I appreciate you've had specific crappy experiences, but I don't think you can generalise from those. Perhaps no more than I can, anyway. Especially since your experience and your childrens' experiences are unusual.
no subject
Date: 2007-06-06 05:27 pm (UTC)Buisness suits are uniforms too. They are a compromise to show a little of your personality, but not too much. My school's uniform policy was policed in a relaxed manner, and the uniform sensible (moderate cost, no blazer, hard wearing, multiple options - eg polo shirt or shirt, pants, dress, shorts, skirt) so there was plenty of room to make small personalisations to the outfit. We also didn't have a winter to summer cutoff date, or any rules about layers, so could make decisions about dress to suit the weather. To me this represents something similar to what the buisness person faces each morning - some decisions but not too many - and as such is an ideal learning activity - some free choice but not so many as to be confusing. Oh and I think the customary punishment for being out of uniform without an excuse (of which a wider variety were accepted) was a small lunchtime detention, not being sent home - " appropriate enforcement and sanctions" is one of their terms of reference that perhaps you should most write about.

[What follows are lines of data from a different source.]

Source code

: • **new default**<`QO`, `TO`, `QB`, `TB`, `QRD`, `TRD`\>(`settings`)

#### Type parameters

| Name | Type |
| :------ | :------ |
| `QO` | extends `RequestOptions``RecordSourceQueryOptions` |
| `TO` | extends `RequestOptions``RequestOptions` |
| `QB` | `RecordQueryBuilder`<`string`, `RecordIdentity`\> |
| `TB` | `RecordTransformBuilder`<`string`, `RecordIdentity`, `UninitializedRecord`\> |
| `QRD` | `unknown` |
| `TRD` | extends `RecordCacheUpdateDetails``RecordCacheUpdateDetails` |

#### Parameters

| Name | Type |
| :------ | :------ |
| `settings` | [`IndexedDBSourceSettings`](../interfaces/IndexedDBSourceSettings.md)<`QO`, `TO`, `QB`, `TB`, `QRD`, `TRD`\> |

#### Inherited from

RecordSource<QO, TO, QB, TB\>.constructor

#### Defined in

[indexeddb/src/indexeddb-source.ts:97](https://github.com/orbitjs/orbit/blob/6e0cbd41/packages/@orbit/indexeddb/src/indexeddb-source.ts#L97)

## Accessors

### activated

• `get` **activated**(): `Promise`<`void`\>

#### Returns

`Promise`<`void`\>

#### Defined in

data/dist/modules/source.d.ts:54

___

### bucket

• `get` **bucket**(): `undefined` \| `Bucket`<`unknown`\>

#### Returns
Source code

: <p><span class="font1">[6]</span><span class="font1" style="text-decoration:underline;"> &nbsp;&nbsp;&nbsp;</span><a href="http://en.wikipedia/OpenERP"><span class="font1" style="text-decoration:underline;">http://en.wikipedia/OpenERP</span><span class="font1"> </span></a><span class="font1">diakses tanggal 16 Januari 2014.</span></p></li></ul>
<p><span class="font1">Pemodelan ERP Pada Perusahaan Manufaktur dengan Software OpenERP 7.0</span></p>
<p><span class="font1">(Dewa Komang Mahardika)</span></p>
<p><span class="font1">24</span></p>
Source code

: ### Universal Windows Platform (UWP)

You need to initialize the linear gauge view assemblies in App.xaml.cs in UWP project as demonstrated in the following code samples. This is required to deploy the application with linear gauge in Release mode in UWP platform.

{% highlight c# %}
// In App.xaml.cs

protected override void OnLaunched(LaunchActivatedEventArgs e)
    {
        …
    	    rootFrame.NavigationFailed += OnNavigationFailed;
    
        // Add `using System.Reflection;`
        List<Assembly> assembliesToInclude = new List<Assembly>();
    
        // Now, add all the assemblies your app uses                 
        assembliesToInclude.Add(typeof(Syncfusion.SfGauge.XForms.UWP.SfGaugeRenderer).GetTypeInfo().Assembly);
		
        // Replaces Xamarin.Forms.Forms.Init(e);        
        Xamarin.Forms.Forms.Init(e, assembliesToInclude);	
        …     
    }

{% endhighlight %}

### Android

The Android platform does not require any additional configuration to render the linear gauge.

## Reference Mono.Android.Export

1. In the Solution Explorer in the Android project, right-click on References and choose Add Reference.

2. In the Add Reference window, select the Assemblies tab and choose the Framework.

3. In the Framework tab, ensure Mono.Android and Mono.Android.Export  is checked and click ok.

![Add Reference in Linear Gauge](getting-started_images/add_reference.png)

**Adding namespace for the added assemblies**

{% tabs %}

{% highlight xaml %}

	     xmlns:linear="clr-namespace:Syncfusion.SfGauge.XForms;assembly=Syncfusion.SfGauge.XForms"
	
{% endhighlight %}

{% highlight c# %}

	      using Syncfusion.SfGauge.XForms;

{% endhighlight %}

Uniforms only cover 5 days a week. The other 2 are plenty of time to learn to dress independantly. I had a clothing allowance and chose pretty much all my own non-school clothes by 12*, (even when free dressmaking was offered, I chose the patterns and fabrics) and by 14 was definately making decisions about buying the cheaper item or saving up general pocket money to buy the nicer item. And on weekends and after school I was dealing with the real world, not he insular world of the school. In the insular world of the school I wouldn't have been able to analyse the effects of wearing a low cut top on the boys - they were bad enough with shapeless shirts - not on any scale of reality.
*10-14 was the height of my tomboy period. Much contrast to now when I count the number of times i wear pants (not skirt) in a year on a hand, but a deliberate fashion choice at the time. I loved designing/choosing party outfits even then (mmm, that silk shirt I had), and i think I was lucky I didn't have to wear that stuff in front of my school mates. It would have taken years to find the confidence to find my own sense of style again after they had finished with me.